The Hello! Project dropped it’s 20th Anniversary bomb today; a (slight) reworking of Morning Musume’s first recording, “Ai no Tane”, originally released on this day in 1997. The group, dubbed Morning Musume 20th, consists of the current MM’17 lineup and the full original 1st Generation. It’s a digital-only release, which is understandable, as the target audience is minuscule: long-time, hard-core Morning Musume fans from way, way back in the day.
I know I hit on this in the previous post, but I’m still gob-smacked that they got Fukuda to take part in this. She seemed to harbor a bit of resentment toward the other girls, and appeared to have found a happy life for herself and her indie group PEACE$TONE. When she appeared on-screen in the promo advert for this release, I shouted, “NO FUCKING WAY!” despite it being obvious that H!P would never have done this without Fukuda’s participation. But the thought of her reuniting with the rest of the group, even for a one-off project, just seemed impossible to me. Two days on, I’m still surprised it happened, and still giddy.
So how did it turn out? Pretty good. Nothing amazing, but also not the train wreck that we all know H!P is capable of initiating. The arrangement stays true to the original for the most part, with a few exceptions, most notably the music drop-down at the second bridge. The rhythm and feel are identical, though. Vocally, everyone sounds great, and hearing the 1st Gens’ voices together again is a treat for us old-schoolers.

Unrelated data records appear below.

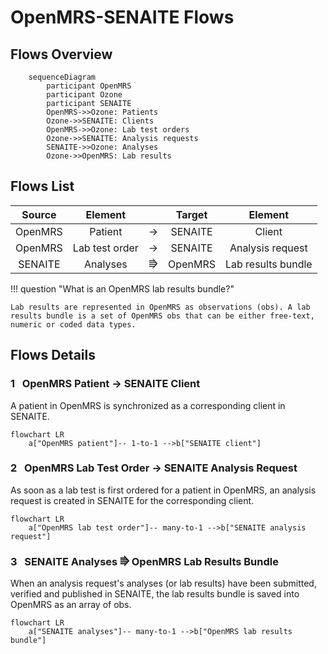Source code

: # OpenMRS-SENAITE Flows

## Flows Overview

``` mermaid
    sequenceDiagram
        participant OpenMRS
        participant Ozone
        participant SENAITE
        OpenMRS->>Ozone: Patients
        Ozone->>SENAITE: Clients
        OpenMRS->>Ozone: Lab test orders
        Ozone->>SENAITE: Analysis requests
        SENAITE->>Ozone: Analyses
        Ozone->>OpenMRS: Lab results
```

## Flows List

|Source|Element| |Target|Element|
|:---:|:---:|:---:|:---:|:---:|
|OpenMRS|Patient|→|SENAITE|Client|
|OpenMRS|Lab test order|→|SENAITE|Analysis request|
|SENAITE|Analyses|⭆|OpenMRS|Lab results bundle|

!!! question "What is an OpenMRS lab results bundle?"

    Lab results are represented in OpenMRS as observations (obs). A lab results bundle is a set of OpenMRS obs that can be either free-text, numeric or coded data types.

## Flows Details

### **1** &nbsp; OpenMRS Patient → SENAITE Client

A patient in OpenMRS is synchronized as a corresponding client in SENAITE.

``` mermaid
flowchart LR
    a["OpenMRS patient"]-- 1-to-1 -->b["SENAITE client"]
```

### **2** &nbsp; OpenMRS Lab Test Order → SENAITE Analysis Request

As soon as a lab test is first ordered for a patient in OpenMRS, an analysis request is created in SENAITE for the corresponding client.

``` mermaid
flowchart LR
    a["OpenMRS lab test order"]-- many-to-1 -->b["SENAITE analysis request"]
```

### **3** &nbsp; SENAITE Analyses ⭆ OpenMRS Lab Results Bundle

When an analysis request's analyses (or lab results) have been submitted, verified and published in SENAITE, the lab results bundle is saved into OpenMRS as an array of obs.

``` mermaid
flowchart LR
    a["SENAITE analyses"]-- many-to-1 -->b["OpenMRS lab results bundle"]
```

We need to talk about the drums, though.
Guys, seriously? I get that this is not designed to make a lot of money — and it won’t — but programming the drums denotes a level of tight-wad I wouldn’t expect even from the notoriously cheap Hello! Project. And as if to rub it in our faces just how obviously programmed those drums are, they went ahead and cut the opening drum fill and the solo drum fill before the last chorus from the original recording, sped-up the tempo to match the new recording, and parachuted them in to the new arrangement. It’s a hack that even I would feel dirty attempting to pull off, and it only draws more attention to the kind of lifeless programmed drum part. Do session drummers really cost that much in Japan? Up your game, guys.
That having been said, not even the drum clown-show can kill my joy at hearing the original First Generation Morning Musume singing together again.